Remembering Mariana O.

First published in June 2021 at CovidClass2021.com

Remembering+Mariana+O.

Roger Saquipay, 2021 Senior

Her name was Mariana O. She was a family friend for almost a decade but I had not heard of her until a couple years ago. I believe the first time I saw her was when I was 13. This woman stood at about 5’1” and weighed a fair amount. I would not see her regularly, but whenever I had the opportunity to, she would always greet me with the warmest smile and a hug. Each time I saw her without my mother present, it would be out on the street as she carried some heavy groceries. And, every time, I would help her carry them to her apartment. Her hospitality made me feel like I owed it to her to pay her back through some of my own hospitality. She reminded me of my grandmother, so it felt right to treat her somewhat like my grandmother. She just seemed like an overall amazing person in my eyes, but to the rest of my family, not so much.

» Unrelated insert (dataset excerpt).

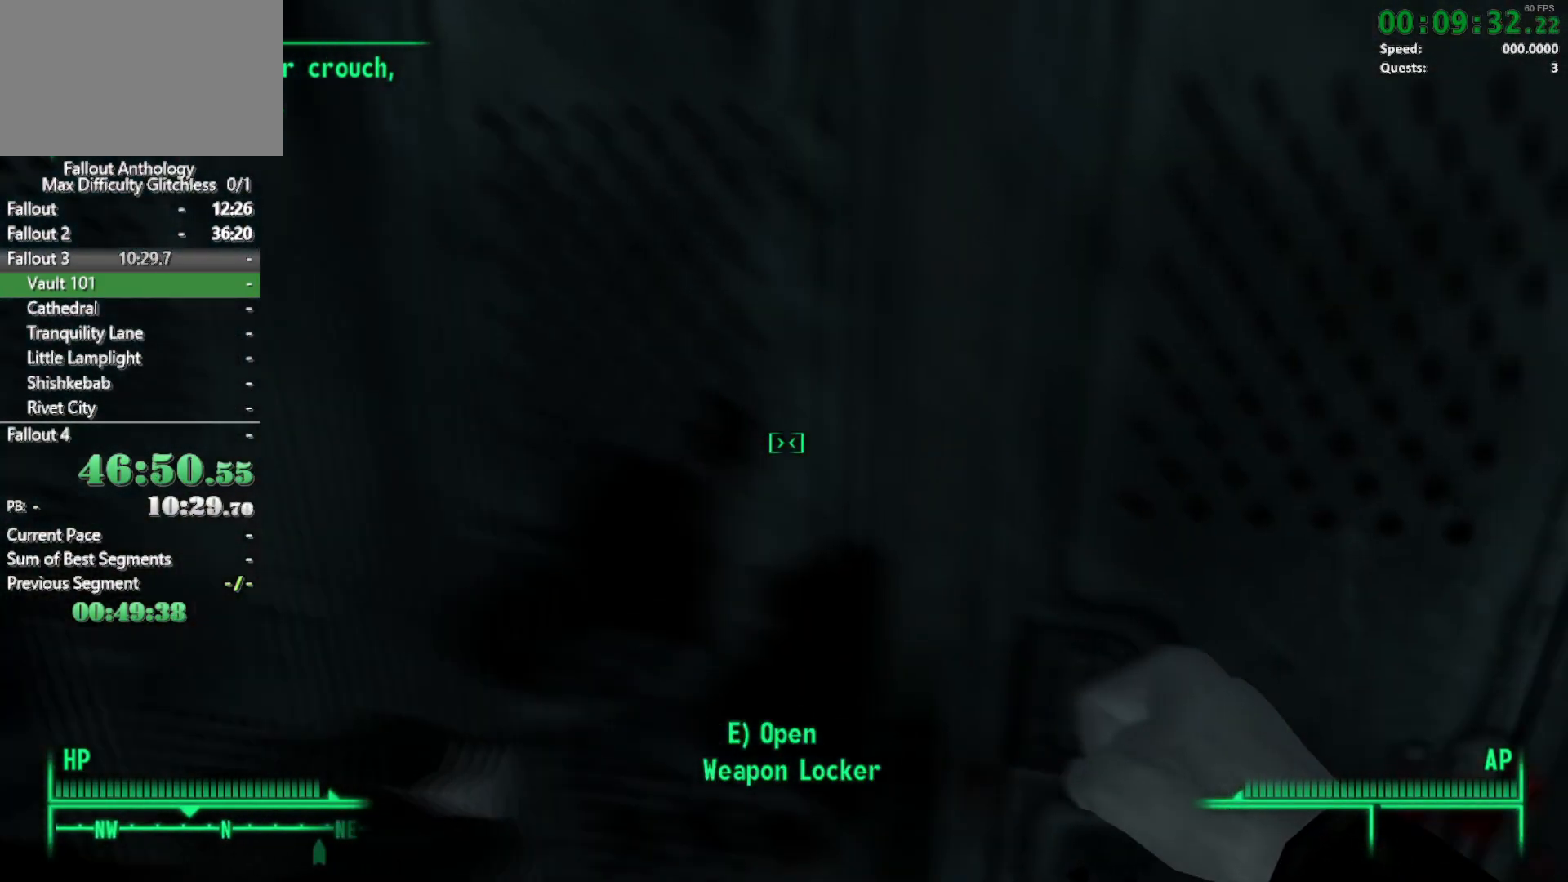
{"keys": ["r"], "mouse": [], "events": [[450, "r", "down"]]}
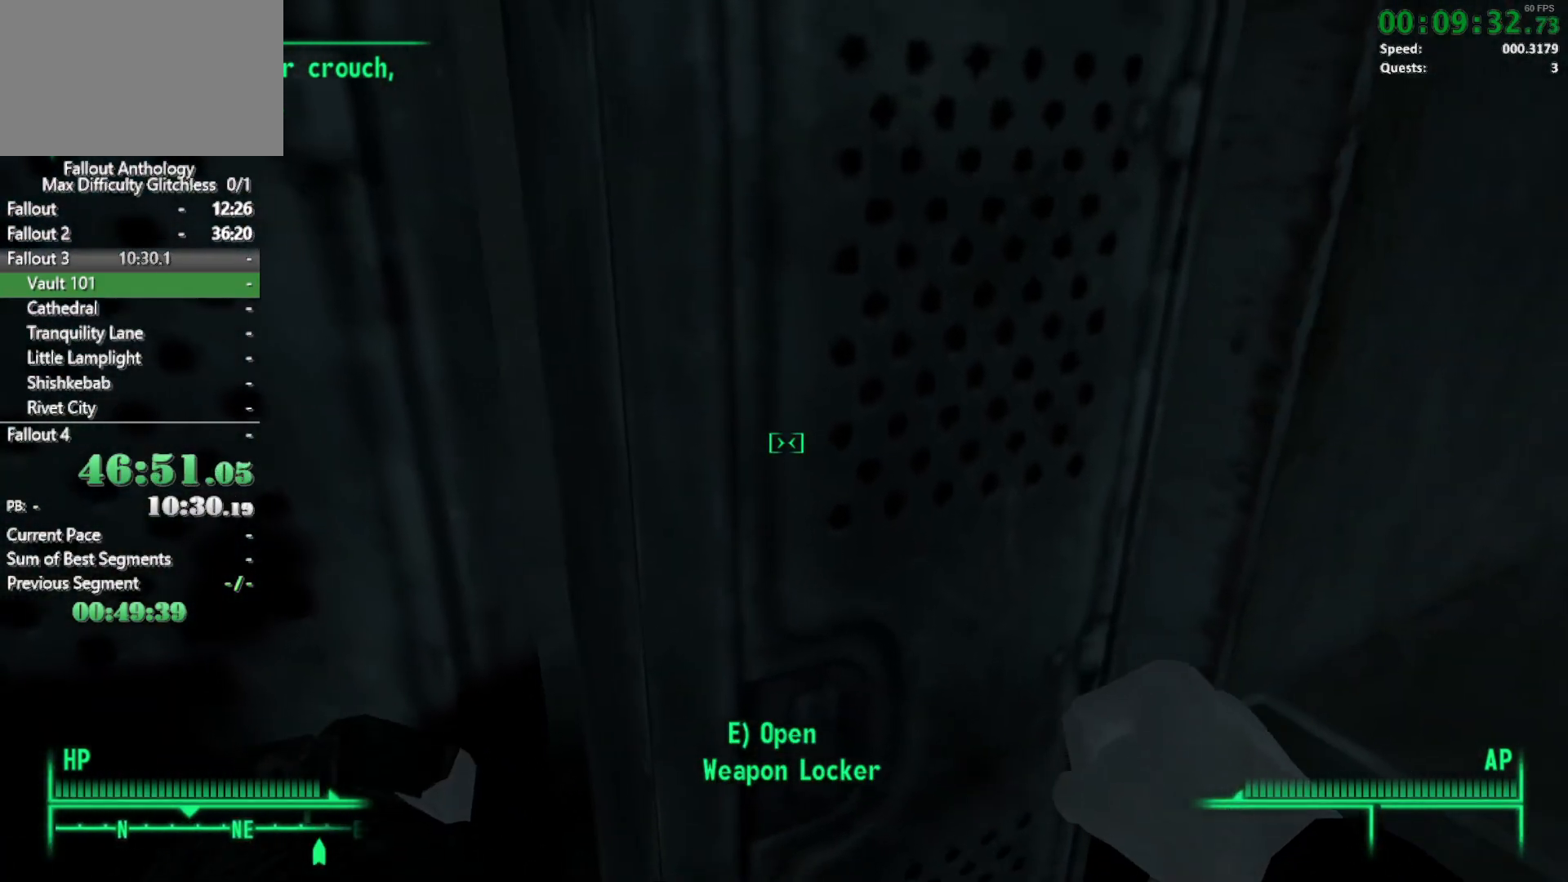
{"keys": [], "mouse": [], "events": [[33, "r", "up"]]}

A  couple of months before she passed, I found out that she owed us a great amount of money. Now, that doesn’t mean that it changed the way that I looked at her, but it made me think if maybe her hospitality was because she owed it to us, not out of genuine thoughtfulness. She would bring us some milk and some apples late at night and I would go downstairs to receive it. And there would always be an envelope that she would hand me and I would think nothing of it because she would tell me to give it to my mom. We would say our goodbyes and that would be it. This would happen like twice a month, but it was still nice to receive. After I found out about her debt, it made me reflect that maybe it was all because she owed us. It confused me.

​The next encounter that I had with her after finding out the news of her debt was when we both took the bus. I was on my way to my high school and she was on her way to work. We conversed and she told me stories about her past and she told me how I should respect everybody I ever meet and how it is essential to remain a happy person in life. We were practically passing time by her giving me advice. When it was time for us to part ways she gave me a big hug and exited the bus. I enjoyed our time together and immediately wondered when the next time I would see her.

Then came the pandemic and it slowed everything down. I was not having the best time of my life because I started to feel sad. I was supposed to start my business in March of last year, but that was just when they started to shut down everything in New York City. So I forgot about the woman because my family’s health then became my priority. Months later, around December, I found out from my mother that she was in the hospital with Covid. When I found out about it I wasn’t in the mood for talking for the rest of the night. I didn’t feel sad at the moment because when someone is in pain or going through a tough time I love to believe that being optimistic is the perfect solution for that person and for those who know the person in agony. In my head I was hoping she would make it, but I knew with her pre-existing conditions, it was going to be a very difficult fight for her. I remained hopeful.

A couple nights later, when my mother came home from work, she told me that Mariana O had passed and that she left her husband. He stayed with her until she took her last breath and went back home to an abandoned home. My mind quickly reflected the memories we shared on the bus, the amount of times I offered to lift her heavy groceries to her apartment, and the hugs we shared. She owed us money, a massive amount as well, but I knew that even though she did owe us, my parents felt sullen that day. Even whilst I type this and read this, in my head it still touches home.

The woman did her best to pay off the debt she had with us and I cannot thank her enough for it. Our money is gone, no doubt about it, but I know if she was still here and had the opportunity to apologize to us for not paying us back, she would. I never thought that someone close to my family would die from Covid, let alone possibly the sweetest woman I met.  I am glad I had the chance to meet her and share some memories with her.